Exercise: Tally the lines of the entries below that hold the word "room", and please give only the total.

(Dataset entries)
#####
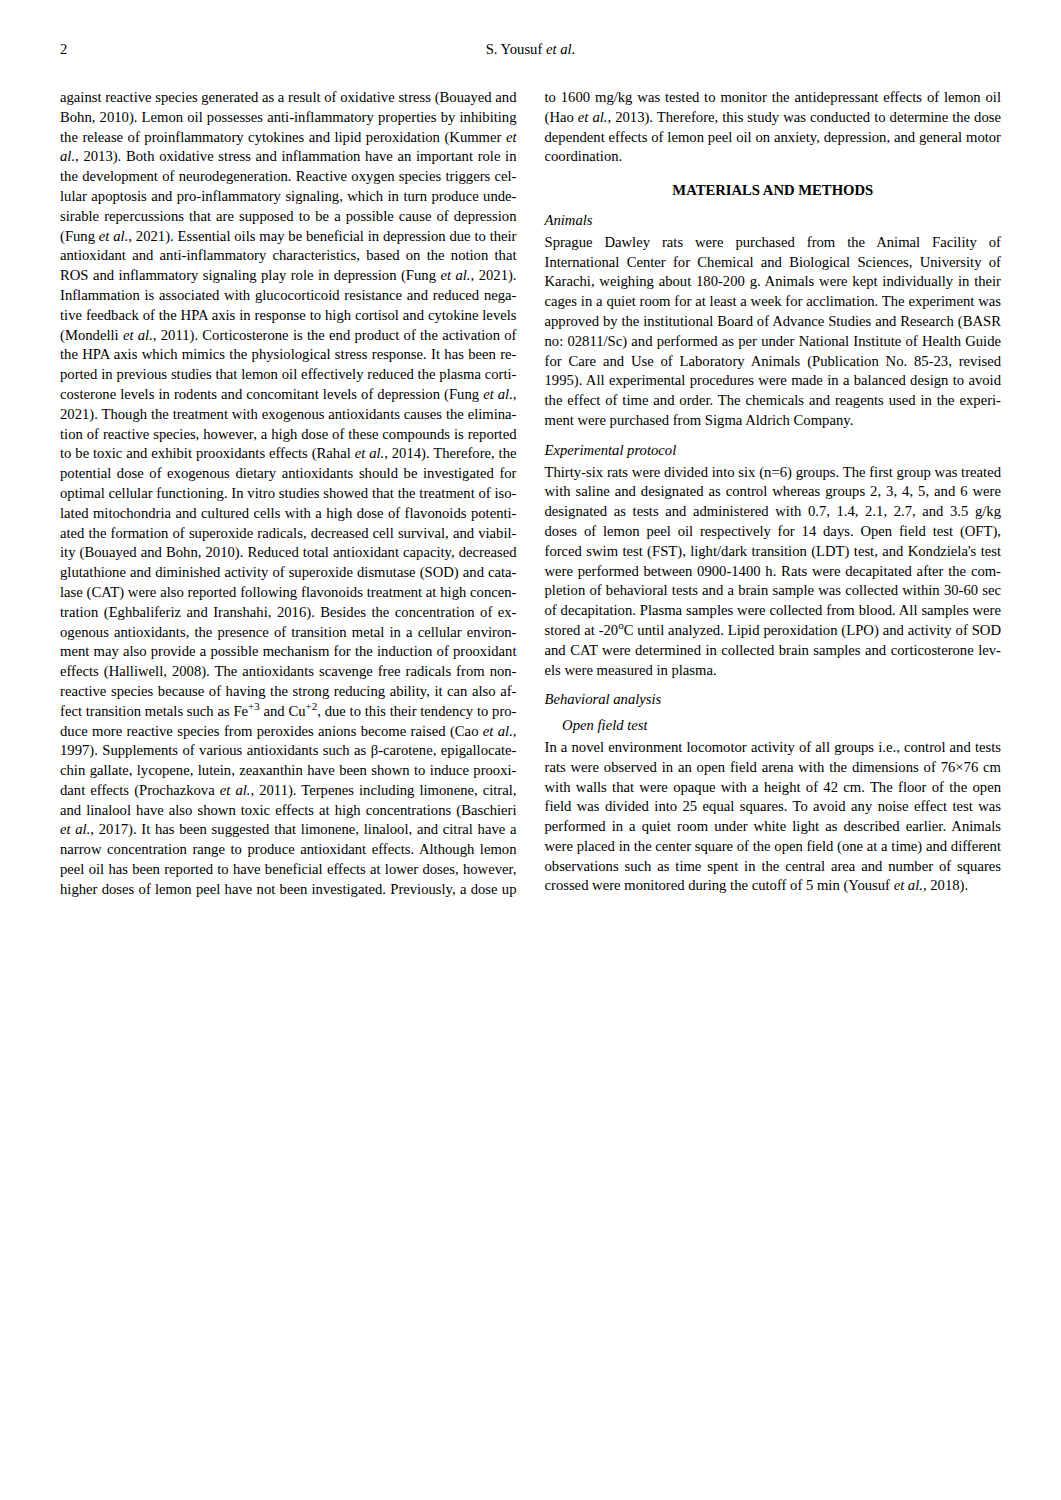2
S. Yousuf et al.
against reactive species generated as a result of oxidative stress (Bouayed and Bohn, 2010). Lemon oil possesses anti-inflammatory properties by inhibiting the release of proinflammatory cytokines and lipid peroxidation (Kummer et al., 2013). Both oxidative stress and inflammation have an important role in the development of neurodegeneration. Reactive oxygen species triggers cellular apoptosis and pro-inflammatory signaling, which in turn produce undesirable repercussions that are supposed to be a possible cause of depression (Fung et al., 2021). Essential oils may be beneficial in depression due to their antioxidant and anti-inflammatory characteristics, based on the notion that ROS and inflammatory signaling play role in depression (Fung et al., 2021). Inflammation is associated with glucocorticoid resistance and reduced negative feedback of the HPA axis in response to high cortisol and cytokine levels (Mondelli et al., 2011). Corticosterone is the end product of the activation of the HPA axis which mimics the physiological stress response. It has been reported in previous studies that lemon oil effectively reduced the plasma corticosterone levels in rodents and concomitant levels of depression (Fung et al., 2021). Though the treatment with exogenous antioxidants causes the elimination of reactive species, however, a high dose of these compounds is reported to be toxic and exhibit prooxidants effects (Rahal et al., 2014). Therefore, the potential dose of exogenous dietary antioxidants should be investigated for optimal cellular functioning. In vitro studies showed that the treatment of isolated mitochondria and cultured cells with a high dose of flavonoids potentiated the formation of superoxide radicals, decreased cell survival, and viability (Bouayed and Bohn, 2010). Reduced total antioxidant capacity, decreased glutathione and diminished activity of superoxide dismutase (SOD) and catalase (CAT) were also reported following flavonoids treatment at high concentration (Eghbaliferiz and Iranshahi, 2016). Besides the concentration of exogenous antioxidants, the presence of transition metal in a cellular environment may also provide a possible mechanism for the induction of prooxidant effects (Halliwell, 2008). The antioxidants scavenge free radicals from non-reactive species because of having the strong reducing ability, it can also affect transition metals such as Fe+3 and Cu+2, due to this their tendency to produce more reactive species from peroxides anions become raised (Cao et al., 1997). Supplements of various antioxidants such as β-carotene, epigallocatechin gallate, lycopene, lutein, zeaxanthin have been shown to induce prooxidant effects (Prochazkova et al., 2011). Terpenes including limonene, citral, and linalool have also shown toxic effects at high concentrations (Baschieri et al., 2017). It has been suggested that limonene, linalool, and citral have a narrow concentration range to produce antioxidant effects. Although lemon peel oil has been reported to have beneficial effects at lower doses, however, higher doses of lemon peel have not been investigated. Previously, a dose up to 1600 mg/kg was tested to monitor the antidepressant effects of lemon oil (Hao et al., 2013). Therefore, this study was conducted to determine the dose dependent effects of lemon peel oil on anxiety, depression, and general motor coordination.
Materials and Methods
Animals
Sprague Dawley rats were purchased from the Animal Facility of International Center for Chemical and Biological Sciences, University of Karachi, weighing about 180-200 g. Animals were kept individually in their cages in a quiet room for at least a week for acclimation. The experiment was approved by the institutional Board of Advance Studies and Research (BASR no: 02811/Sc) and performed as per under National Institute of Health Guide for Care and Use of Laboratory Animals (Publication No. 85-23, revised 1995). All experimental procedures were made in a balanced design to avoid the effect of time and order. The chemicals and reagents used in the experiment were purchased from Sigma Aldrich Company.
Experimental protocol
Thirty-six rats were divided into six (n=6) groups. The first group was treated with saline and designated as control whereas groups 2, 3, 4, 5, and 6 were designated as tests and administered with 0.7, 1.4, 2.1, 2.7, and 3.5 g/kg doses of lemon peel oil respectively for 14 days. Open field test (OFT), forced swim test (FST), light/dark transition (LDT) test, and Kondziela's test were performed between 0900-1400 h. Rats were decapitated after the completion of behavioral tests and a brain sample was collected within 30-60 sec of decapitation. Plasma samples were collected from blood. All samples were stored at -20oC until analyzed. Lipid peroxidation (LPO) and activity of SOD and CAT were determined in collected brain samples and corticosterone levels were measured in plasma.
Behavioral analysis
Open field test
In a novel environment locomotor activity of all groups i.e., control and tests rats were observed in an open field arena with the dimensions of 76×76 cm with walls that were opaque with a height of 42 cm. The floor of the open field was divided into 25 equal squares. To avoid any noise effect test was performed in a quiet room under white light as described earlier. Animals were placed in the center square of the open field (one at a time) and different observations such as time spent in the central area and number of squares crossed were monitored during the cutoff of 5 min (Yousuf et al., 2018).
#####
Solution: 2